A través de los textos más interesantes de nuestra antología, vemos que el curso de la crisis pone en tela de juicio la problemática de la autonegación. No hay separación de una clase para sí, que sería el proletariado comunizador —formado sobre la base de la relación de explotación, pero definido al margen de ella, a través de su pura acción revolucionaria— de una clase en sí, que sería la clase obrera defensora del trabajo. Significativamente, «Revolución y contrarrevolución» responde a una pregunta que no se plantea: la de la reestructuración. Pero el reconocimiento implícito de la reestructuración no produce todavía una verdadera ruptura. ¿Cuál es entonces el punto de llegada, en torno a 1975, de toda la producción teórica del periodo posterior a 1968? ¿Y cómo se produce finalmente la ruptura?

La principal conquista es la crítica de las luchas gestionarias y el rechazo de todo zurcido del programa proletario de emancipación del trabajo. La revolución —es decir, la comunización— será la destrucción inmediata del trabajo asalariado, del intercambio mercantil, de todas las clases —incluido el proletariado— y, por tanto, también de toda mediación política. La necesaria formación de un partido comunizador no implicará la transformación del movimiento revolucionario en contrarrevolución burocrática. En efecto, tan pronto como inicie su labor destructiva, el proletariado comenzará al mismo tiempo a socavar las bases de toda burocracia: la construcción de un mundo obrero, es decir, la reproducción de las relaciones de producción capitalistas.

▸ **Problema a resolver**
Transcribe completo el fragmento sobre la comunización, sin cambiarle nada. Las líneas que siguen no tienen nada que ver con el fragmento.

[Entradas de datos guardadas]
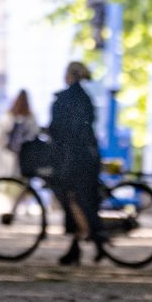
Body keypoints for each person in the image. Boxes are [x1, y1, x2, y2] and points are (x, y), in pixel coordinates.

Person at [47, 61, 106, 267]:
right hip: (88, 157)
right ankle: (86, 246)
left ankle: (90, 242)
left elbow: (57, 129)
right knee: (84, 202)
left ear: (69, 75)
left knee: (71, 201)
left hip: (70, 160)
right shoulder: (86, 98)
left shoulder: (63, 99)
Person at [0, 90, 42, 184]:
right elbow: (35, 133)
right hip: (19, 157)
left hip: (14, 157)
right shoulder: (29, 118)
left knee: (10, 184)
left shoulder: (8, 117)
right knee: (17, 184)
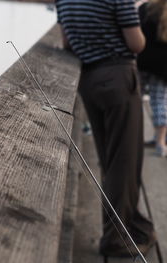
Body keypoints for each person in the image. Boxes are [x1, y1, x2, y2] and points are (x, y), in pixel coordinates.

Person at [55, 0, 156, 257]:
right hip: (118, 78)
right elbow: (136, 44)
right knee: (124, 161)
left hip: (89, 81)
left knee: (109, 160)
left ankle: (128, 226)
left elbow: (67, 43)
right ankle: (117, 239)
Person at [138, 0, 167, 157]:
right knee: (160, 102)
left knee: (136, 99)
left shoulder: (147, 8)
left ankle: (134, 138)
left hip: (142, 61)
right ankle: (160, 143)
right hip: (163, 68)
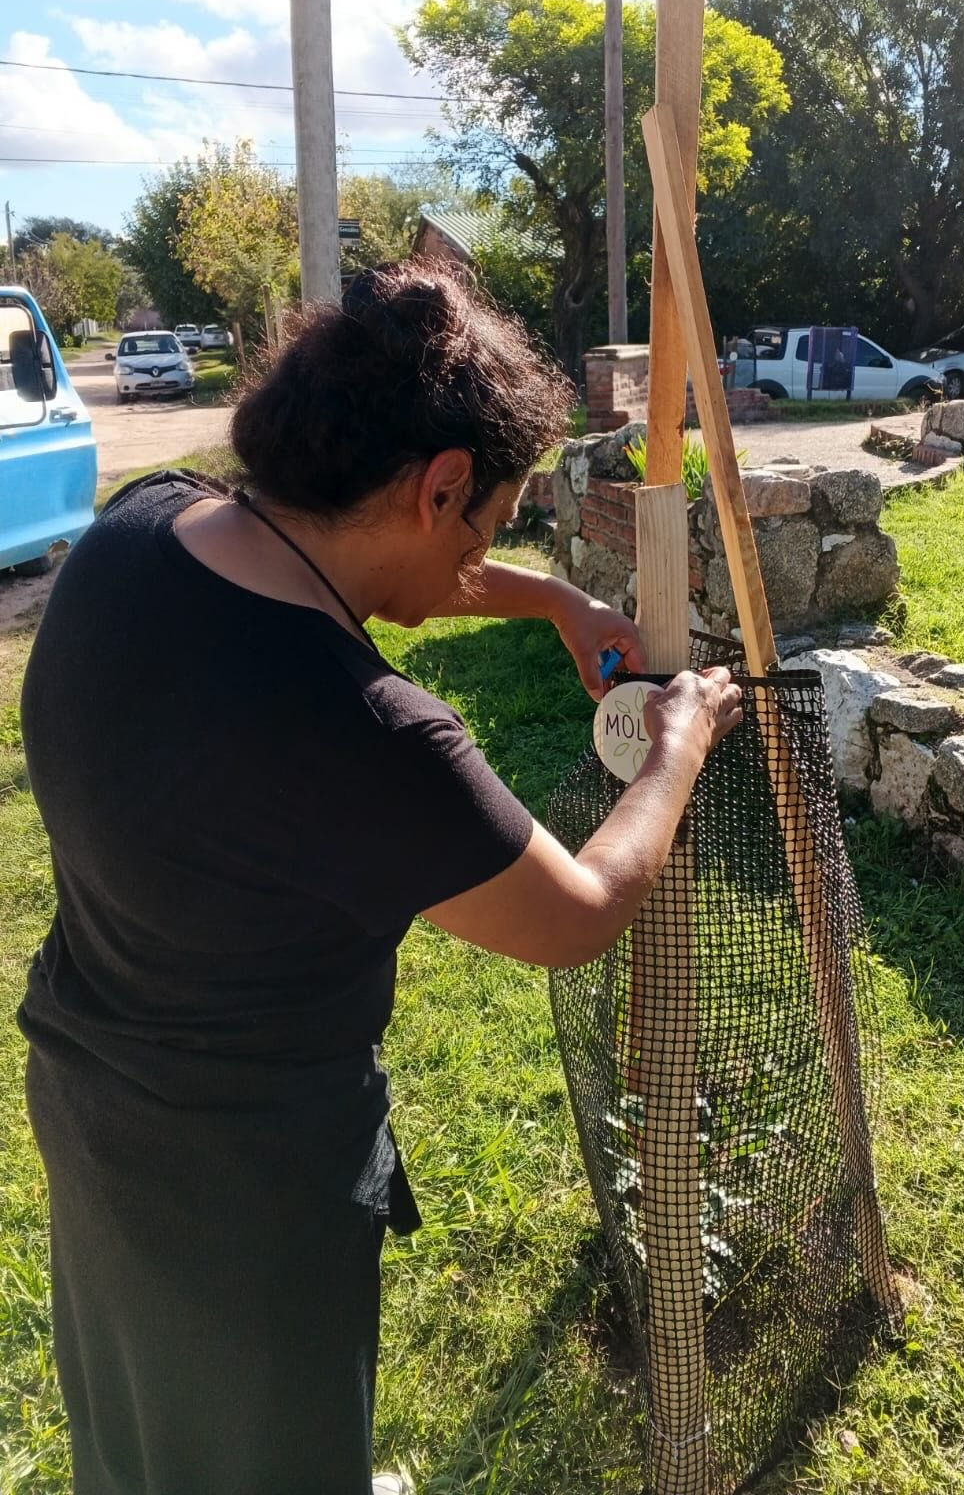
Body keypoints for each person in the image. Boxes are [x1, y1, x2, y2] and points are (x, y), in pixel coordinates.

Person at [18, 263, 742, 1495]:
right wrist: (676, 749)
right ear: (440, 484)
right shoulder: (371, 735)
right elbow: (581, 912)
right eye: (485, 528)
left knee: (139, 1444)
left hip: (93, 1111)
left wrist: (554, 598)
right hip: (251, 1190)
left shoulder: (141, 531)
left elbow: (350, 571)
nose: (476, 560)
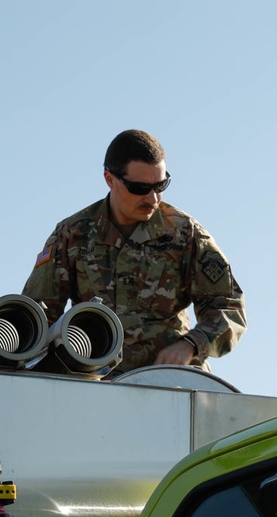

▸ **Espacio de respuesta**
A través de los textos más interesantes de nuestra antología, vemos que el curso de la crisis pone en tela de juicio la problemática de la autonegación. No hay separación de una clase para sí, que sería el proletariado comunizador —formado sobre la base de la relación de explotación, pero definido al margen de ella, a través de su pura acción revolucionaria— de una clase en sí, que sería la clase obrera defensora del trabajo. Significativamente, «Revolución y contrarrevolución» responde a una pregunta que no se plantea: la de la reestructuración. Pero el reconocimiento implícito de la reestructuración no produce todavía una verdadera ruptura. ¿Cuál es entonces el punto de llegada, en torno a 1975, de toda la producción teórica del periodo posterior a 1968? ¿Y cómo se produce finalmente la ruptura?

La principal conquista es la crítica de las luchas gestionarias y el rechazo de todo zurcido del programa proletario de emancipación del trabajo. La revolución —es decir, la comunización— será la destrucción inmediata del trabajo asalariado, del intercambio mercantil, de todas las clases —incluido el proletariado— y, por tanto, también de toda mediación política. La necesaria formación de un partido comunizador no implicará la transformación del movimiento revolucionario en contrarrevolución burocrática. En efecto, tan pronto como inicie su labor destructiva, el proletariado comenzará al mismo tiempo a socavar las bases de toda burocracia: la construcción de un mundo obrero, es decir, la reproducción de las relaciones de producción capitalistas.